Build Your Alpha via an Exit Road Map


This post was written by John Huston, ACA Chairman Emeritus and Founder & Manager of Ohio TechAngels.

At GUST’s June 17-18 Venture Forward Conference in New York City I enjoyed being a panelist with David Hornik (August Capital) and Bob Rice (Bloomberg’s alternative investment expert and The Alternative Answer author). Dave represented the top echelon of VC firms; Bob pointed out how few of Dave’s brethren share his success.

Our discussion surfaced how vastly the exit expectations of my angel group (Ohio TechAngels) differ from those of the top tier VCs. We are delighted to reap smaller returns (3 – 10X) if they consistently occur before five years. I explained that during our 9 ½ years of investing, we have always presumed our liquidity events would occur via an M & A event, never an IPO. We focus on how we can help our entrepreneurs orchestrate their sale, which we view as the ultimate alpha builder.

Of the several metrics used to evaluate mutual fund managers’ performance, alpha is one of the most important. Investopedia defines alpha as: “A measure of performance on a risk-adjusted basis” but it broadly refers to the value an asset manager adds via skill and effort. It is a convenient way to think about how much useful impact an angel group (or a Director of an angel-backed venture) provides shareholders.

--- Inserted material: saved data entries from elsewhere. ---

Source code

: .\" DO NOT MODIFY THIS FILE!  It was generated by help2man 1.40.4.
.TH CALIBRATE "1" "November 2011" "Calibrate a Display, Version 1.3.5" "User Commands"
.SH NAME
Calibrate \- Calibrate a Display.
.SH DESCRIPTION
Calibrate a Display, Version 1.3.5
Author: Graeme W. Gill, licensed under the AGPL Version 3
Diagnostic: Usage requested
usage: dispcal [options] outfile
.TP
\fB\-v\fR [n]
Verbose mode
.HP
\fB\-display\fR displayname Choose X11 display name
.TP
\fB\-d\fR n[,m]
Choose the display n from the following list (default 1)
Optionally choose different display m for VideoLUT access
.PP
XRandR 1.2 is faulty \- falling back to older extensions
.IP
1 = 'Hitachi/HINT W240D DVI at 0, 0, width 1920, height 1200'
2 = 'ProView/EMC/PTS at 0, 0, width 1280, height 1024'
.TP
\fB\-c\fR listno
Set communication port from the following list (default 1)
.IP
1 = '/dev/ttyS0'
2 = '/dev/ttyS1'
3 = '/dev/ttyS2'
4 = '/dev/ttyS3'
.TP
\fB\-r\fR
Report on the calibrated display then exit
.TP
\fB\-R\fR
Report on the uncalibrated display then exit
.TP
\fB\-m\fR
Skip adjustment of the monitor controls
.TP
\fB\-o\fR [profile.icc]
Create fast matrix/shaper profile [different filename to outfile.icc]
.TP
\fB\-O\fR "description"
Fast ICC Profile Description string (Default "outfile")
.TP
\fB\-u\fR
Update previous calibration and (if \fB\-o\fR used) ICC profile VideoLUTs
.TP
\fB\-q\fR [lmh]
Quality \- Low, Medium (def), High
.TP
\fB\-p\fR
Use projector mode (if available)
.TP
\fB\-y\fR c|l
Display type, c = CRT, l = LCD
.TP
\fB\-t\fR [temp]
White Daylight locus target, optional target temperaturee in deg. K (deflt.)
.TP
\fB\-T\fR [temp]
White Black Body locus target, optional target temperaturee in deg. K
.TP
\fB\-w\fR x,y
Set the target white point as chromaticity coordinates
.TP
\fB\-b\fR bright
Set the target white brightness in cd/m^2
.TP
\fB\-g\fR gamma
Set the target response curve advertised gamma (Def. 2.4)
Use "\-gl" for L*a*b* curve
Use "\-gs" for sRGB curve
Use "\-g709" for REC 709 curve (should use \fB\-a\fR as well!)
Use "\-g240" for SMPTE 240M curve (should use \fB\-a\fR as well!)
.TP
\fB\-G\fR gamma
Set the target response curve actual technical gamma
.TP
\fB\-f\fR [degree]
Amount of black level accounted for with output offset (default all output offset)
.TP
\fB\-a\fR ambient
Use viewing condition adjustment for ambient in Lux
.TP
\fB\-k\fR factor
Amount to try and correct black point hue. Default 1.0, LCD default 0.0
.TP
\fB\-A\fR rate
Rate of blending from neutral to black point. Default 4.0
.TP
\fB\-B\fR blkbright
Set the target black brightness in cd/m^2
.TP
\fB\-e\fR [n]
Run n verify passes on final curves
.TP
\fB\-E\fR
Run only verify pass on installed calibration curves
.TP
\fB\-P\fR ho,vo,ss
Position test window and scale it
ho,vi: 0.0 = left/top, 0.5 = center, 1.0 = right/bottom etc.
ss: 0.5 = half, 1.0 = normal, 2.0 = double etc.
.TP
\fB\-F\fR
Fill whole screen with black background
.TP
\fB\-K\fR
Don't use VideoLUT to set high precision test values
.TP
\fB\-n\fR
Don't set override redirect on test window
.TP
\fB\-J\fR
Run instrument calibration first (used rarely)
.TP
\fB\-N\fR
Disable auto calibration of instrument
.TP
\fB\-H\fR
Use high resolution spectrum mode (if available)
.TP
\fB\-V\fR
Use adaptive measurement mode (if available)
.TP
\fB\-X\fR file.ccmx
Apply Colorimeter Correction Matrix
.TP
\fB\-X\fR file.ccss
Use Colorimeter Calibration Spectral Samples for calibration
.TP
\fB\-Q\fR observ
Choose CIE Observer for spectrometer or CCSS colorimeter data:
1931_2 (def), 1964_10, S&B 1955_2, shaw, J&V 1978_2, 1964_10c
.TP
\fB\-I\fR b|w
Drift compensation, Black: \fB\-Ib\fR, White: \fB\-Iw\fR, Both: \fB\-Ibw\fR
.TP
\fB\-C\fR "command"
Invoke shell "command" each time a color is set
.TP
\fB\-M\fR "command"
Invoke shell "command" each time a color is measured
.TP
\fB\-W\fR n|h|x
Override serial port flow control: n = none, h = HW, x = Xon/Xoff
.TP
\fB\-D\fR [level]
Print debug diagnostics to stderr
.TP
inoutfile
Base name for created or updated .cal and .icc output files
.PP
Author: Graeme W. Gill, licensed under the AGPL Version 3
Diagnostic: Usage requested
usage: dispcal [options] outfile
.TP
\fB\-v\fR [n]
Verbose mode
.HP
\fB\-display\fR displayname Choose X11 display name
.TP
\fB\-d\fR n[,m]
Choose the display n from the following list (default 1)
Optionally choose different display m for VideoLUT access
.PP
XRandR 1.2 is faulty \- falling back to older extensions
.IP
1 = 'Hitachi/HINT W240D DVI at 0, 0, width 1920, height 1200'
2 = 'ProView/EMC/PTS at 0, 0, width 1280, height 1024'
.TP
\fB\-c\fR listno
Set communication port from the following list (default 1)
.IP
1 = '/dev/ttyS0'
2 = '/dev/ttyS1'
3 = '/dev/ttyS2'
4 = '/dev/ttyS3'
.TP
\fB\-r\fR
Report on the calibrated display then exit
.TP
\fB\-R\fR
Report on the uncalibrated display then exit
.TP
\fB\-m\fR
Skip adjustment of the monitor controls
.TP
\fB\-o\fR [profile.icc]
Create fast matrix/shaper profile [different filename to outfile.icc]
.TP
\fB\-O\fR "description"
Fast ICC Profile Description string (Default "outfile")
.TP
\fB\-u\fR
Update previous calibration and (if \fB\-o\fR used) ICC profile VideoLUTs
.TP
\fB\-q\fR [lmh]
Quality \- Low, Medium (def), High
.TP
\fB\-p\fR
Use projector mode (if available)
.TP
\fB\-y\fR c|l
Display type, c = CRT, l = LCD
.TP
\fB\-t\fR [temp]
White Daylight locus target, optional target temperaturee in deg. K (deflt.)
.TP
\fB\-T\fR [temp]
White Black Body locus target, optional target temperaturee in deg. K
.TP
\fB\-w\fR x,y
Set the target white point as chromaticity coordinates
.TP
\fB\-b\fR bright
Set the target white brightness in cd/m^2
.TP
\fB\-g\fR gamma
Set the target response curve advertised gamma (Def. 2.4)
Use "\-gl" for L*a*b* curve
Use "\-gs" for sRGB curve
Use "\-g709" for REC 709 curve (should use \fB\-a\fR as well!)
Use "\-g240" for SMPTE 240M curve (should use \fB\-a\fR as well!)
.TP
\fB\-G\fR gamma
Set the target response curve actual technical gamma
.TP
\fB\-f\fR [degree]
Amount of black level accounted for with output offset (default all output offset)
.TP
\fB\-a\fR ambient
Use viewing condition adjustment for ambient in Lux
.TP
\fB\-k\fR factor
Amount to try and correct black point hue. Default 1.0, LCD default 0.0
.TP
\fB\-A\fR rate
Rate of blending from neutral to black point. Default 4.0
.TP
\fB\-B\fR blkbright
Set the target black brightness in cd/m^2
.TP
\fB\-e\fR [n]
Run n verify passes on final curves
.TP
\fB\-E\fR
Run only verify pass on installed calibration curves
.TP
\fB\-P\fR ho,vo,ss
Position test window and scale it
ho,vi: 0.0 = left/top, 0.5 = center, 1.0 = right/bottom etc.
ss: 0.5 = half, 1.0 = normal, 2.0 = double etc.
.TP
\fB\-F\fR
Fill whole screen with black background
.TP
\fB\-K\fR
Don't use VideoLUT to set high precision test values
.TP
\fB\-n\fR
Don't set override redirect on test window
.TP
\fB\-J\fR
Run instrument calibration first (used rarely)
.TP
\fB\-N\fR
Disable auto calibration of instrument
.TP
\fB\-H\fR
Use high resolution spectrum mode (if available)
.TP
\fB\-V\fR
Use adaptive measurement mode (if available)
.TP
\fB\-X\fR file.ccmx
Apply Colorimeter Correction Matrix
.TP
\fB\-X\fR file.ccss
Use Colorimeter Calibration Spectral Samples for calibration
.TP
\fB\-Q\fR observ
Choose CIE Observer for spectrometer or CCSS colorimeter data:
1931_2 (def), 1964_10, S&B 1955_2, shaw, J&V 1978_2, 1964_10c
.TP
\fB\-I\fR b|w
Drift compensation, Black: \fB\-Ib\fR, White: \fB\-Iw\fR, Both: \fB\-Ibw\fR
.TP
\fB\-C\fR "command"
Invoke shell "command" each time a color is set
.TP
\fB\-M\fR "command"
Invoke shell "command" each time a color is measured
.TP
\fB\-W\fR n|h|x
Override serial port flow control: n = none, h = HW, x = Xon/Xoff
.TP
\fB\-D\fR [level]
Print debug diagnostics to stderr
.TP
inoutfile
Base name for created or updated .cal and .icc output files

Unlike most mutual funds’ holdings, angel investments are illiquid. Standardized performance metrics are not readily available. Nonetheless, when highly courted entrepreneurs are choosing among potential investors, they often inquire about the benefits an angel group will provide along with its cash.

I encourage angels to assess their demonstrated alpha so they have a ready answer to this question. Reflecting on this three summers ago, 30 of the 282 members of Ohio TechAngels formed an Outcomes Committee to build our alpha.

In our early years, we were busy honing our deal sourcing and vetting disciplines, and the time we spent before we invested vastly exceeded our post investment involvement. The value our investors derived from our due diligence process was transitory. It helped our entrepreneurs tighten their pitch and build a data base of files and answered questions to aid our co-investors. However, our up front effort added no value after the closing.

Delivering ongoing alpha on behalf of our group is mainly the task of our fund members who sit on portfolio companies’ Boards of Directors. To improve their performance the committee recommended an “Angel Directors Training Course” and several director tools. (The course for directors is now available from the Angel Resource Institute; inquire about “Navigating the Boardroom”).

As our Outcomes Committee built the 40 tools and templates, the one which consumed the most effort was a set of steps to speed the pace and raise the odds of consummating a lucrative company sale. Committee members pooled their M & A experience, manuals, and checklists. Then they reviewed the three most widely read books on angel exits: Early Exits (by Basil Peters); Strategic Entrepreneurship (by Jon Fisher), and Ultimate Exits (by Dr. Tom McKaskill). We call the resulting eight step process our “Exit Roadmap” and we give it to our entrepreneurs prior to due diligence.

You can download the 52-page manual here.

Our pathway to an orchestrated exit relies on these four precepts:

  1. Great exits start with great entrances, so goal congruence among investees and investors is mandatory. The roadmap sends a clear signal of investors’ expectations.
  2. We want our portfolio companies to build value which is alluring to strategic buyers, not financial buyers. Focusing on building significant EBITDA (Earnings before Interest, Taxes, Depreciation, and Amortization) reveals that management’s goal is to attract financial bidders. This will preclude achieving our 58% IRR (Internal Rate of Return) hurdle because growing EBITDA consumes far too many years and definitely too much capital.
  3. Focus portfolio companies on enhancing their value in the minds of potential strategic buyers instead of growing shareholders value as shown on the balance sheet. The company’s value is not knowable until the winning strategic bidder’s wire transfer arrives at the closing (and hopefully the amount is completely de-coupled from any accountant’s numbers).
  4. Allocate resources to develop buyers’ value. Other expenditures squander investors’ capital.


Does the Exit Roadmap work? If it worked every time the Ohio TechAngels would reconsider providing it gratis to ACA members! However, we have found the discussions it requires with management cause continuing goal alignment plus provide a lens through which to view resource allocations. And, if taking the eight steps results in selling the company to the highest strategic bidder, is that not the ultimate alpha builder?